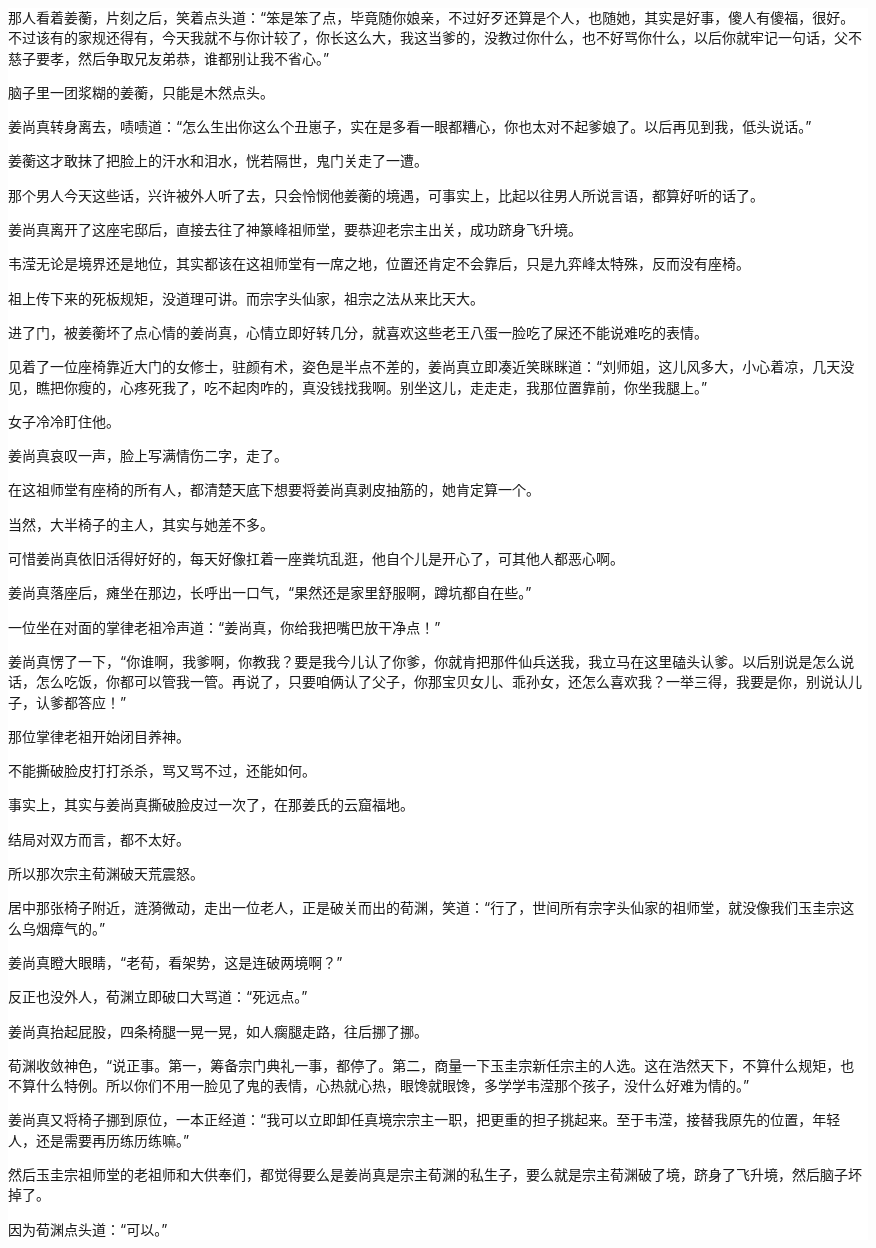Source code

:    那人看着姜蘅，片刻之后，笑着点头道：“笨是笨了点，毕竟随你娘亲，不过好歹还算是个人，也随她，其实是好事，傻人有傻福，很好。不过该有的家规还得有，今天我就不与你计较了，你长这么大，我这当爹的，没教过你什么，也不好骂你什么，以后你就牢记一句话，父不慈子要孝，然后争取兄友弟恭，谁都别让我不省心。”

   脑子里一团浆糊的姜蘅，只能是木然点头。

   姜尚真转身离去，啧啧道：“怎么生出你这么个丑崽子，实在是多看一眼都糟心，你也太对不起爹娘了。以后再见到我，低头说话。”

   姜蘅这才敢抹了把脸上的汗水和泪水，恍若隔世，鬼门关走了一遭。

   那个男人今天这些话，兴许被外人听了去，只会怜悯他姜蘅的境遇，可事实上，比起以往男人所说言语，都算好听的话了。

   姜尚真离开了这座宅邸后，直接去往了神篆峰祖师堂，要恭迎老宗主出关，成功跻身飞升境。

   韦滢无论是境界还是地位，其实都该在这祖师堂有一席之地，位置还肯定不会靠后，只是九弈峰太特殊，反而没有座椅。

   祖上传下来的死板规矩，没道理可讲。而宗字头仙家，祖宗之法从来比天大。

   进了门，被姜蘅坏了点心情的姜尚真，心情立即好转几分，就喜欢这些老王八蛋一脸吃了屎还不能说难吃的表情。

   见着了一位座椅靠近大门的女修士，驻颜有术，姿色是半点不差的，姜尚真立即凑近笑眯眯道：“刘师姐，这儿风多大，小心着凉，几天没见，瞧把你瘦的，心疼死我了，吃不起肉咋的，真没钱找我啊。别坐这儿，走走走，我那位置靠前，你坐我腿上。”

   女子冷冷盯住他。

   姜尚真哀叹一声，脸上写满情伤二字，走了。

   在这祖师堂有座椅的所有人，都清楚天底下想要将姜尚真剥皮抽筋的，她肯定算一个。

   当然，大半椅子的主人，其实与她差不多。

   可惜姜尚真依旧活得好好的，每天好像扛着一座粪坑乱逛，他自个儿是开心了，可其他人都恶心啊。

   姜尚真落座后，瘫坐在那边，长呼出一口气，“果然还是家里舒服啊，蹲坑都自在些。”

   一位坐在对面的掌律老祖冷声道：“姜尚真，你给我把嘴巴放干净点！”

   姜尚真愣了一下，“你谁啊，我爹啊，你教我？要是我今儿认了你爹，你就肯把那件仙兵送我，我立马在这里磕头认爹。以后别说是怎么说话，怎么吃饭，你都可以管我一管。再说了，只要咱俩认了父子，你那宝贝女儿、乖孙女，还怎么喜欢我？一举三得，我要是你，别说认儿子，认爹都答应！”

   那位掌律老祖开始闭目养神。

   不能撕破脸皮打打杀杀，骂又骂不过，还能如何。

   事实上，其实与姜尚真撕破脸皮过一次了，在那姜氏的云窟福地。

   结局对双方而言，都不太好。

   所以那次宗主荀渊破天荒震怒。

   居中那张椅子附近，涟漪微动，走出一位老人，正是破关而出的荀渊，笑道：“行了，世间所有宗字头仙家的祖师堂，就没像我们玉圭宗这么乌烟瘴气的。”

   姜尚真瞪大眼睛，“老荀，看架势，这是连破两境啊？”

   反正也没外人，荀渊立即破口大骂道：“死远点。”

   姜尚真抬起屁股，四条椅腿一晃一晃，如人瘸腿走路，往后挪了挪。

   荀渊收敛神色，“说正事。第一，筹备宗门典礼一事，都停了。第二，商量一下玉圭宗新任宗主的人选。这在浩然天下，不算什么规矩，也不算什么特例。所以你们不用一脸见了鬼的表情，心热就心热，眼馋就眼馋，多学学韦滢那个孩子，没什么好难为情的。”

   姜尚真又将椅子挪到原位，一本正经道：“我可以立即卸任真境宗宗主一职，把更重的担子挑起来。至于韦滢，接替我原先的位置，年轻人，还是需要再历练历练嘛。”

   然后玉圭宗祖师堂的老祖师和大供奉们，都觉得要么是姜尚真是宗主荀渊的私生子，要么就是宗主荀渊破了境，跻身了飞升境，然后脑子坏掉了。

   因为荀渊点头道：“可以。”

- - - -

# [EXERCISE BRIEF]
Emit only the final stretch of the records: the line containing "姜尚真哀叹一声，脸上写满情伤二字，走了。" through the end, each line exactly as it stands.

# [SOLUTION TO THIS PROBLEM]
   姜尚真哀叹一声，脸上写满情伤二字，走了。

   在这祖师堂有座椅的所有人，都清楚天底下想要将姜尚真剥皮抽筋的，她肯定算一个。

   当然，大半椅子的主人，其实与她差不多。

   可惜姜尚真依旧活得好好的，每天好像扛着一座粪坑乱逛，他自个儿是开心了，可其他人都恶心啊。

   姜尚真落座后，瘫坐在那边，长呼出一口气，“果然还是家里舒服啊，蹲坑都自在些。”

   一位坐在对面的掌律老祖冷声道：“姜尚真，你给我把嘴巴放干净点！”

   姜尚真愣了一下，“你谁啊，我爹啊，你教我？要是我今儿认了你爹，你就肯把那件仙兵送我，我立马在这里磕头认爹。以后别说是怎么说话，怎么吃饭，你都可以管我一管。再说了，只要咱俩认了父子，你那宝贝女儿、乖孙女，还怎么喜欢我？一举三得，我要是你，别说认儿子，认爹都答应！”

   那位掌律老祖开始闭目养神。

   不能撕破脸皮打打杀杀，骂又骂不过，还能如何。

   事实上，其实与姜尚真撕破脸皮过一次了，在那姜氏的云窟福地。

   结局对双方而言，都不太好。

   所以那次宗主荀渊破天荒震怒。

   居中那张椅子附近，涟漪微动，走出一位老人，正是破关而出的荀渊，笑道：“行了，世间所有宗字头仙家的祖师堂，就没像我们玉圭宗这么乌烟瘴气的。”

   姜尚真瞪大眼睛，“老荀，看架势，这是连破两境啊？”

   反正也没外人，荀渊立即破口大骂道：“死远点。”

   姜尚真抬起屁股，四条椅腿一晃一晃，如人瘸腿走路，往后挪了挪。

   荀渊收敛神色，“说正事。第一，筹备宗门典礼一事，都停了。第二，商量一下玉圭宗新任宗主的人选。这在浩然天下，不算什么规矩，也不算什么特例。所以你们不用一脸见了鬼的表情，心热就心热，眼馋就眼馋，多学学韦滢那个孩子，没什么好难为情的。”

   姜尚真又将椅子挪到原位，一本正经道：“我可以立即卸任真境宗宗主一职，把更重的担子挑起来。至于韦滢，接替我原先的位置，年轻人，还是需要再历练历练嘛。”

   然后玉圭宗祖师堂的老祖师和大供奉们，都觉得要么是姜尚真是宗主荀渊的私生子，要么就是宗主荀渊破了境，跻身了飞升境，然后脑子坏掉了。

   因为荀渊点头道：“可以。”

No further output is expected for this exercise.